• Texto para leitura

──────────

Por isso, a construção simbólica de "personagens midiáticas" se enreda no acontecimento regido pela narrativa institucionalizada da mídia, nos texto seguintes: Habibou Fofana (Norbert Zongo: das margens sociais ao coração do Estado – a constituição de um personagem público); João Freire Filho e Mayka Castellano (Eike Batista: o 'bilionário popstar': um estudo sobre a celebração midiática do empreendedorismo); Lígia Lana e Paula Guimarães Simões (Duas vinculações possíveis entre personagens públicos e acontecimentos: diferentes modos de atuação na vida pública).

──────────

• Tarefa proposta 1
Transcreva do trecho sobre personagens midiáticas tudo o que vai de "Por isso, a" até "na vida pública).".
• Tarefa proposta 2
Prossiga o trecho sobre personagens midiáticas a partir do ponto em que ele termina.

• Itens brutos
──────────

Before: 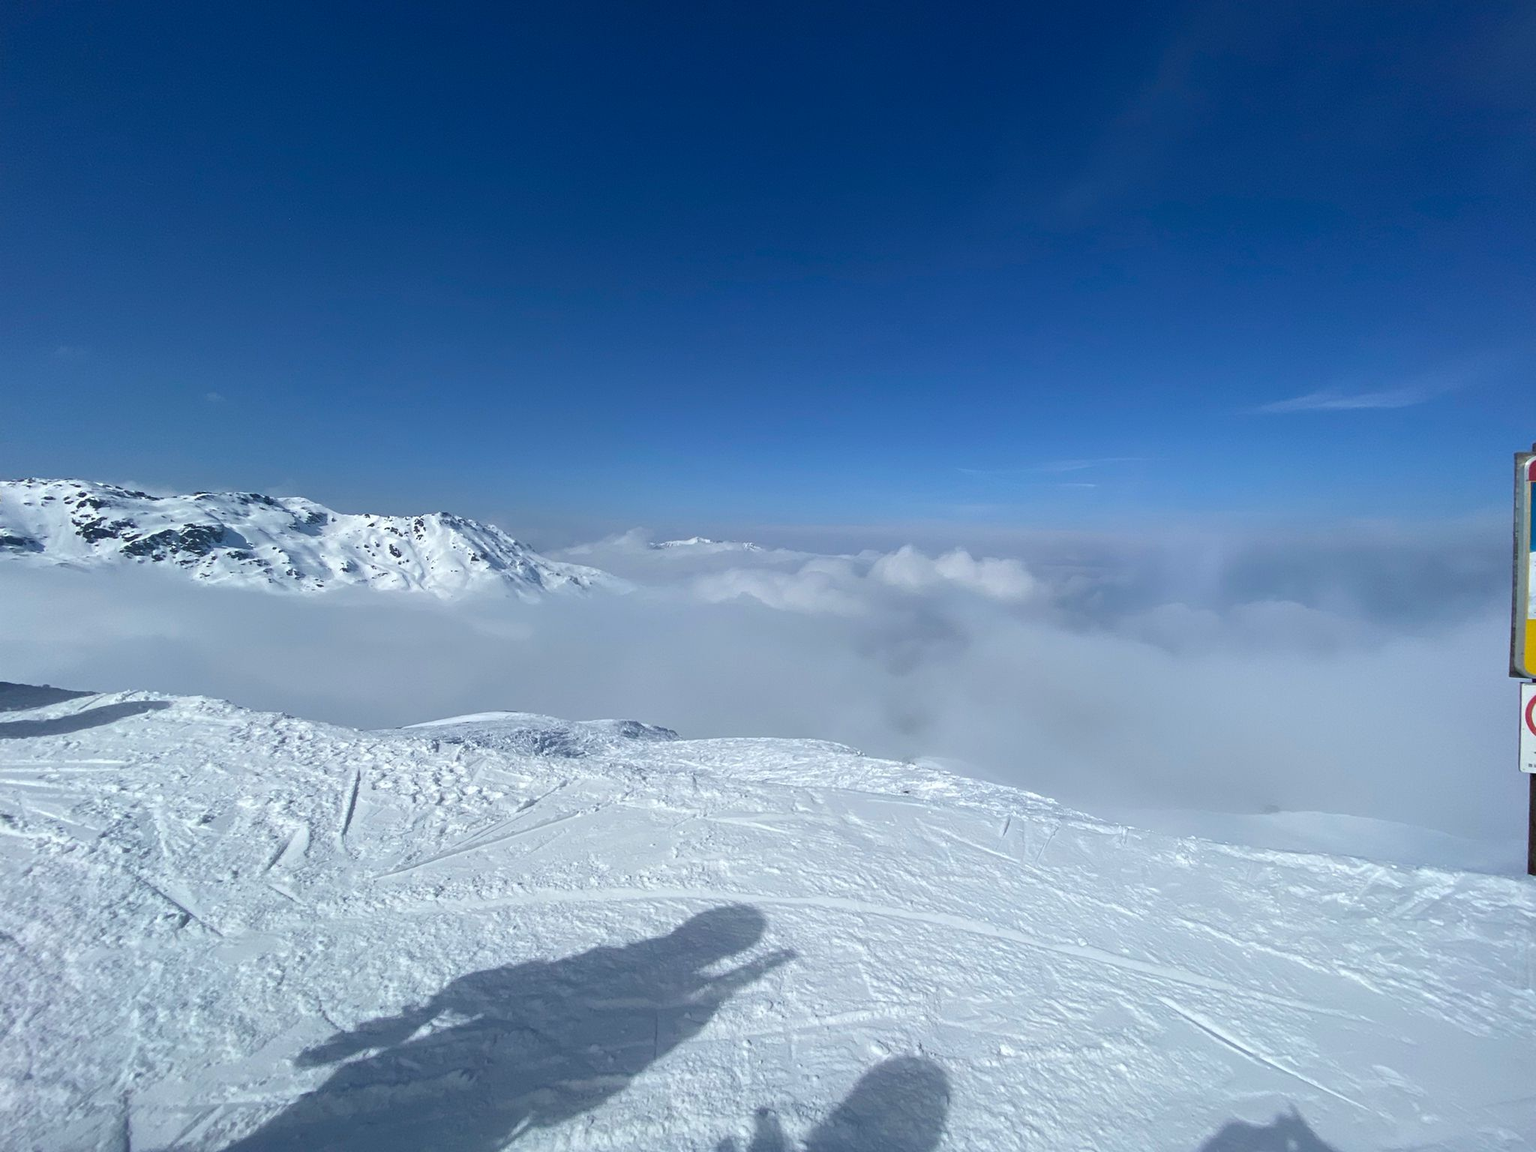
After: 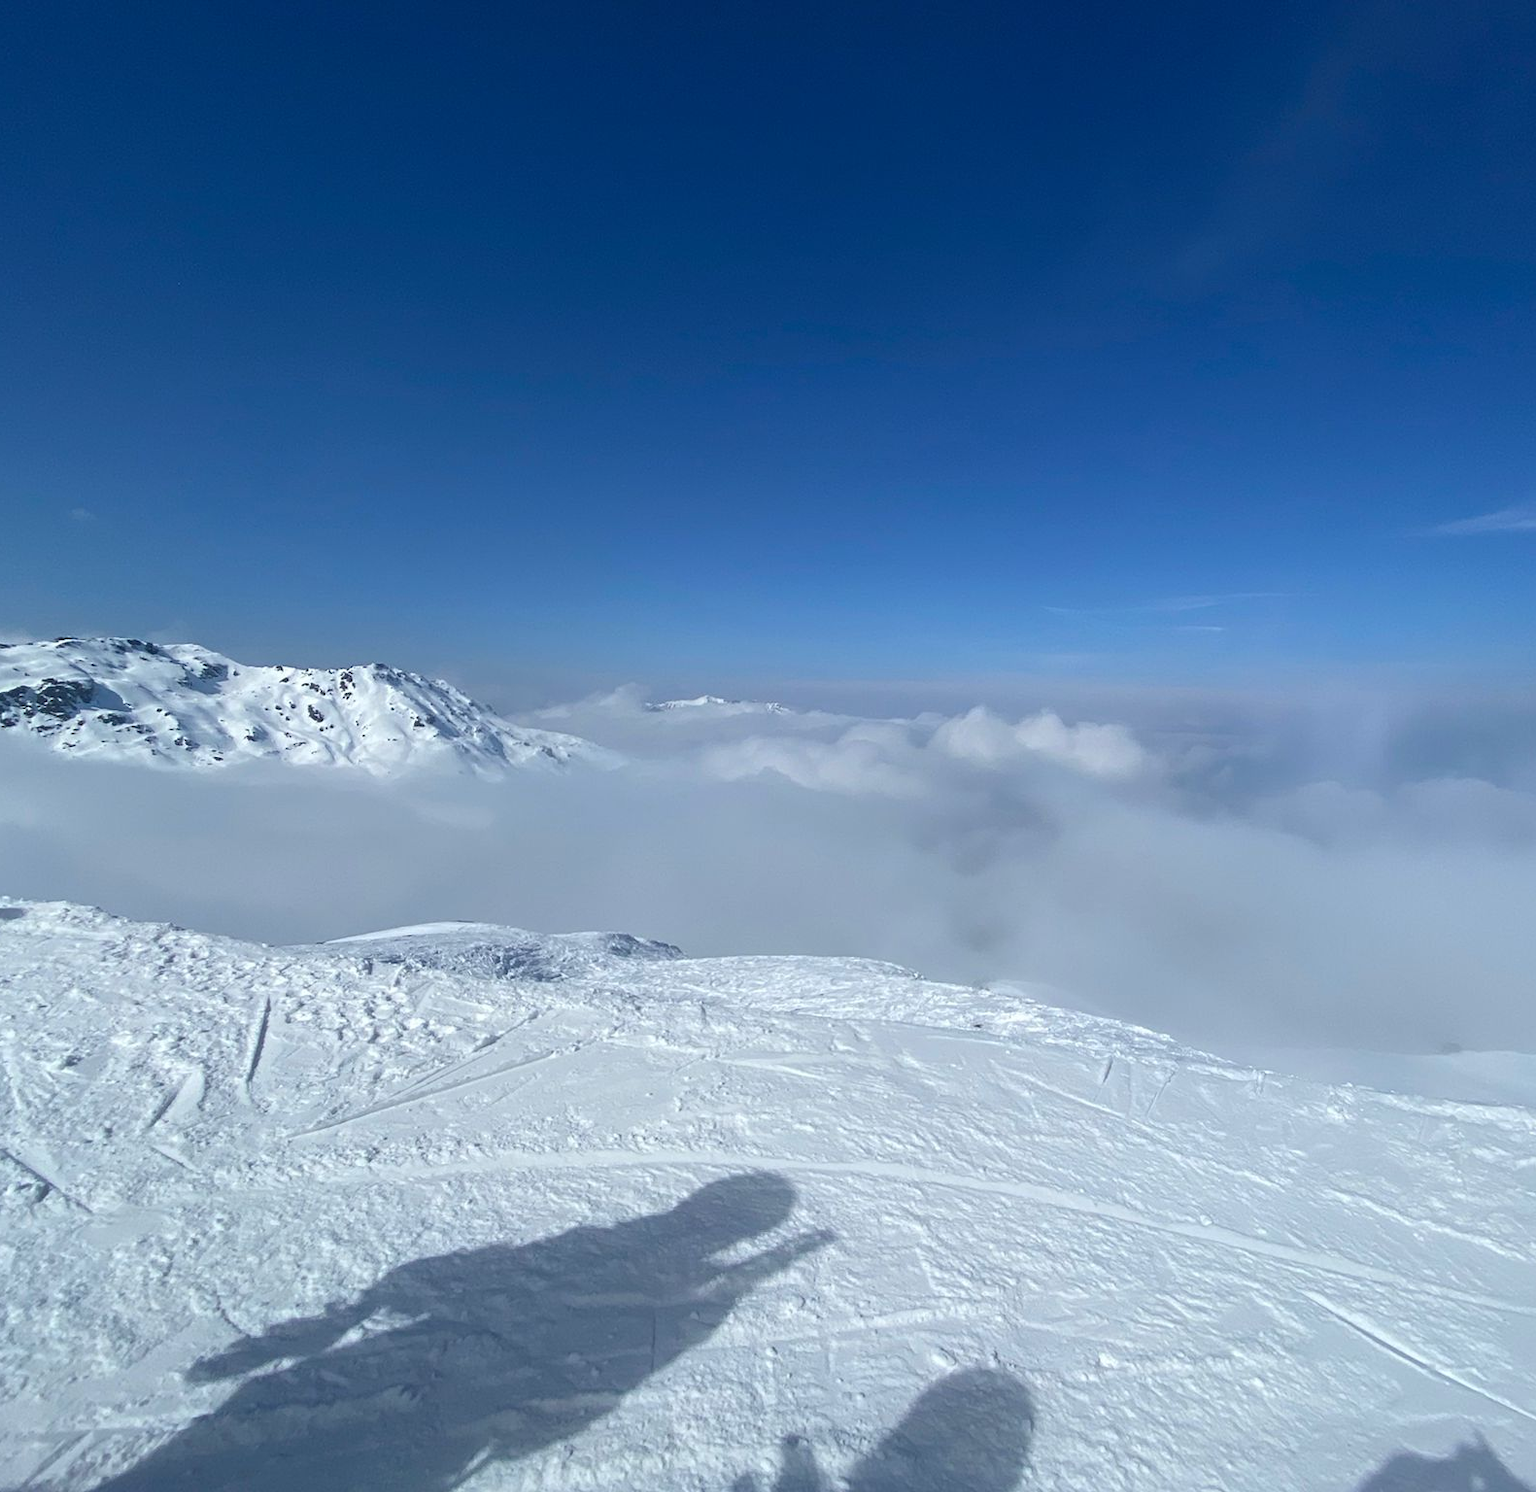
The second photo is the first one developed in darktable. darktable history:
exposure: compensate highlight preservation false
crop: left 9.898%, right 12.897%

──────────

• Resultado 1
Por isso, a construção simbólica de "personagens midiáticas" se enreda no acontecimento regido pela narrativa institucionalizada da mídia, nos texto seguintes: Habibou Fofana (Norbert Zongo: das margens sociais ao coração do Estado – a constituição de um personagem público); João Freire Filho e Mayka Castellano (Eike Batista: o 'bilionário popstar': um estudo sobre a celebração midiática do empreendedorismo); Lígia Lana e Paula Guimarães Simões (Duas vinculações possíveis entre personagens públicos e acontecimentos: diferentes modos de atuação na vida pública).

• Resultado 2
Por fim, as marcas históricas em determinados contextos de urgência são sugeridas como "reconstruções do passado". Nesse sentido, estão os textos Os 30 anos do 11 de setembro de 1973 no Chile: comemoração de uma data, de Paola Diaz; Posts de uma revolução em declínio: Cuba na narrativa de Yoani Sánchez, de Márcio Serelle; e Acontecimentos violentos, ressentimento e as marcas de uma interpretação, de Elton Antunes. Os três, de certa maneira, estão intrinsecamente conectados aos demais, relacionados à temática das lutas discursivas. São eles: Os fundamentos sensíveis da experiência pública, de Louis Queré e Cédric Terzi; Acontecimento e resistência: mulheres contra a Aracruz, de Christa Berger; e Quando o agenciamento do sujeito acontece, de Marta Regina Maia.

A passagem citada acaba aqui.